Nutrient / MetricRaw Pili Nuts (100g)Black Walnut Halves (100g)
Calories650 kcal 654 kcal
Protein14g 15.2g
Fats62g 65.2g
Carbohydrates13g 13.7g
Dietary Fiber3g 6.7g
GIGlycemic Index15 15
Water Content2% 4%

Nutritional Verdict

Based on nutrient-density scores (highly bioavailable proteins, soluble prebiotic fiber, and balanced glycemic metrics), Black Walnut Halves is programmatically rated superior for structural cellular health.

Raw Pili Nuts

Pili nuts are nutrient-dense seeds from the Canarium ovatum tree, known for their rich flavor and high fat content, particularly healthy monounsaturated fats. They are a great source of energy and provide essential nutrients.

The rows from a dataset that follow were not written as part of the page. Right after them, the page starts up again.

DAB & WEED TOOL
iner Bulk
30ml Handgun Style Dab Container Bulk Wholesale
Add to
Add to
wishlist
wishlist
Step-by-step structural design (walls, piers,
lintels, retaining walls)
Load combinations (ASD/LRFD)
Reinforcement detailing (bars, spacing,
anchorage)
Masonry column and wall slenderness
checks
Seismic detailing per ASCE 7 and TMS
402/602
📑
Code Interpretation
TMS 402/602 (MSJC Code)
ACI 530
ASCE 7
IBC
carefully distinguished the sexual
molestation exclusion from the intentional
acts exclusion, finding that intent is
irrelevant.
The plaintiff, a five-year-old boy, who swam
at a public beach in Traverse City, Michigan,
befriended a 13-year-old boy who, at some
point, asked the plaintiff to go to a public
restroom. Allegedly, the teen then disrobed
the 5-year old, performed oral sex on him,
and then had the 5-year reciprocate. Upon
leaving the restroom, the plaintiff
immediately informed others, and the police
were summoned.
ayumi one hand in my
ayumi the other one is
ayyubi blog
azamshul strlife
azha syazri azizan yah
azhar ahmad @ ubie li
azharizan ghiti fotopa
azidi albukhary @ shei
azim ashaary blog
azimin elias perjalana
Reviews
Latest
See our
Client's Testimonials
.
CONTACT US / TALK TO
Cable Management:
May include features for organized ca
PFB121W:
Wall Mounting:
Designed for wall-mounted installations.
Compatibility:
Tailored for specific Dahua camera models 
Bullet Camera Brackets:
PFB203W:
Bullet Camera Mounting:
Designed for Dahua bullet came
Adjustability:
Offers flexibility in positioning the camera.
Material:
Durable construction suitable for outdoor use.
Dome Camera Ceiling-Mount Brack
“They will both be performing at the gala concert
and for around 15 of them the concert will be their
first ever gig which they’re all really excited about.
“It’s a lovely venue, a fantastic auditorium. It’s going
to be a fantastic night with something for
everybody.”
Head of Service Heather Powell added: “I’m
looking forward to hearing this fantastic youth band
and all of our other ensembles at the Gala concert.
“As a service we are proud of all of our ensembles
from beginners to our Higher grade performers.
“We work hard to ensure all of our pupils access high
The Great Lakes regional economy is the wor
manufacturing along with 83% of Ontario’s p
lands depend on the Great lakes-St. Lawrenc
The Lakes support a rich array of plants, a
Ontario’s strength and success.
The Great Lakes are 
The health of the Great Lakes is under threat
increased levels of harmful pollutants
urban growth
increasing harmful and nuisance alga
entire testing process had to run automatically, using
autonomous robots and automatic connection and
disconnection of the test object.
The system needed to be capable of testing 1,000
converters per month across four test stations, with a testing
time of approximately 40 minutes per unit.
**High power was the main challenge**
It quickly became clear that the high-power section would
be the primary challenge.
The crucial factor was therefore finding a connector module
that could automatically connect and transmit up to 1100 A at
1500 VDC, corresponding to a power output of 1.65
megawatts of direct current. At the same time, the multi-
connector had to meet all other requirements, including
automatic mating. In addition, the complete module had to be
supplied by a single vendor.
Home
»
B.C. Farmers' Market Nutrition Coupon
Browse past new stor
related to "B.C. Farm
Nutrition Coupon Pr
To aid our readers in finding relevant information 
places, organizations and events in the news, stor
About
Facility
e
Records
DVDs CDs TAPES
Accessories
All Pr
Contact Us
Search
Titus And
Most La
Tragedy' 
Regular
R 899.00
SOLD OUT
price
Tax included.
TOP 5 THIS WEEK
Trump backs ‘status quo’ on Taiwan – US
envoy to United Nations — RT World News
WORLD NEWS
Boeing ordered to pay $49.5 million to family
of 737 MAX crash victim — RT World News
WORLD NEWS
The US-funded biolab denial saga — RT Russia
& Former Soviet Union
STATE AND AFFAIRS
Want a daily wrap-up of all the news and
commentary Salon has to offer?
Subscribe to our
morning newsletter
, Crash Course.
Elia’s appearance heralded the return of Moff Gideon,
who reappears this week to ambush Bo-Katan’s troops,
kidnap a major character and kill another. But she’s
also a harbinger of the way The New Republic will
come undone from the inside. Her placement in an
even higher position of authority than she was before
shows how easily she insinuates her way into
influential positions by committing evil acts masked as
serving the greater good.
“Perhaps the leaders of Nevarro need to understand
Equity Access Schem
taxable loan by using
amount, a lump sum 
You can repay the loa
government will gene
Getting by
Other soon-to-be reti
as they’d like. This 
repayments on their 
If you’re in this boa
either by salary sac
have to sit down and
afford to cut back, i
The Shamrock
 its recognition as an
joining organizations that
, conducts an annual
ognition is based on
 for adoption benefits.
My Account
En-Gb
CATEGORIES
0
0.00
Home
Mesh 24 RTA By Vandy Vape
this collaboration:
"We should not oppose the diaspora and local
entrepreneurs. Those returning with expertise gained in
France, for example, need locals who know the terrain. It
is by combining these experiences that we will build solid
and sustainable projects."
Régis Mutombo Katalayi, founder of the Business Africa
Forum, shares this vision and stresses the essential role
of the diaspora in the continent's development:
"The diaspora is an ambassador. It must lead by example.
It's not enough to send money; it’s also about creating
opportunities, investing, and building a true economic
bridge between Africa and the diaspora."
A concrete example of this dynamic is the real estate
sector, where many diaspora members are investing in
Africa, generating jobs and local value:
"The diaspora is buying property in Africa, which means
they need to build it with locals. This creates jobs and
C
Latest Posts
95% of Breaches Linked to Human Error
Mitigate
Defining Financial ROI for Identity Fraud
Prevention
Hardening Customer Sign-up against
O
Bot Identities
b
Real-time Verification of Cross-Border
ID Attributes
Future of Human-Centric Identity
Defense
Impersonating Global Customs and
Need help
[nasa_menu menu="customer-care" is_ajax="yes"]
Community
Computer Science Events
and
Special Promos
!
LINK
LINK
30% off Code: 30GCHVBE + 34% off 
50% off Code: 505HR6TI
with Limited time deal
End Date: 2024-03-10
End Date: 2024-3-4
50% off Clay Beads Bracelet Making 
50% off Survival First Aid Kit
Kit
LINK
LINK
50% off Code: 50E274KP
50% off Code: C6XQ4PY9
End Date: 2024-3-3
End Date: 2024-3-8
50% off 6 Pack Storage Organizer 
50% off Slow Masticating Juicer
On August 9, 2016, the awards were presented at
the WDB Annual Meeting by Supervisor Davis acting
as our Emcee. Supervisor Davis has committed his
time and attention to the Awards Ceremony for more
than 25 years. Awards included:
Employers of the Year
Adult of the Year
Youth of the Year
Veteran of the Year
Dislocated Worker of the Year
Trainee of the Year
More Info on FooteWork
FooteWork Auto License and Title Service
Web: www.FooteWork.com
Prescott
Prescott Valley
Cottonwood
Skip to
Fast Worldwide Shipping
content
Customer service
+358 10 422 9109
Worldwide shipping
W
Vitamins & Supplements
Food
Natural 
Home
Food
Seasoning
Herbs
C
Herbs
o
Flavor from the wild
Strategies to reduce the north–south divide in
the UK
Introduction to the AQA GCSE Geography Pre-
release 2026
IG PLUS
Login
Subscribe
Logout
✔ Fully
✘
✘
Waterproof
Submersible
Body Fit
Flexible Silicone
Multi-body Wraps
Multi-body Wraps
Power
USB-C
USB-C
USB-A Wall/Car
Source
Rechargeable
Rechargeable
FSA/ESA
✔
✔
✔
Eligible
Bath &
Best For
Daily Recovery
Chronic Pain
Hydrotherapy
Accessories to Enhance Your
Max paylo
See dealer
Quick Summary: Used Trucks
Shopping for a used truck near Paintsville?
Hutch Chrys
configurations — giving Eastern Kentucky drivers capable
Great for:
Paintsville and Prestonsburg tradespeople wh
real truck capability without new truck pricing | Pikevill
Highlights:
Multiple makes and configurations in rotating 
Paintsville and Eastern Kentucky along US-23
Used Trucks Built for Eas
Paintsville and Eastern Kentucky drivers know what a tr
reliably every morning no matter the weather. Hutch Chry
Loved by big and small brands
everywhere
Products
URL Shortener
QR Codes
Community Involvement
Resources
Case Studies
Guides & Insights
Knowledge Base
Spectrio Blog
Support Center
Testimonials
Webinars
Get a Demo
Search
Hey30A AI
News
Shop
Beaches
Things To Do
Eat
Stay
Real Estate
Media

Rich in healthy fats, particularly monounsaturated fats, which can support heart health and reduce bad cholesterol levels.
High in magnesium, which is crucial for muscle function, energy production, and maintaining a healthy nervous system.

Black Walnut Halves

Black walnut halves are nutrient-dense nuts known for their rich flavor and high content of healthy fats, particularly omega-3 fatty acids. They are also a good source of protein, fiber, and essential vitamins and minerals.

Rich in omega-3 fatty acids, which support heart health and reduce inflammation.
High in antioxidants that help combat oxidative stress and may lower the risk of chronic diseases.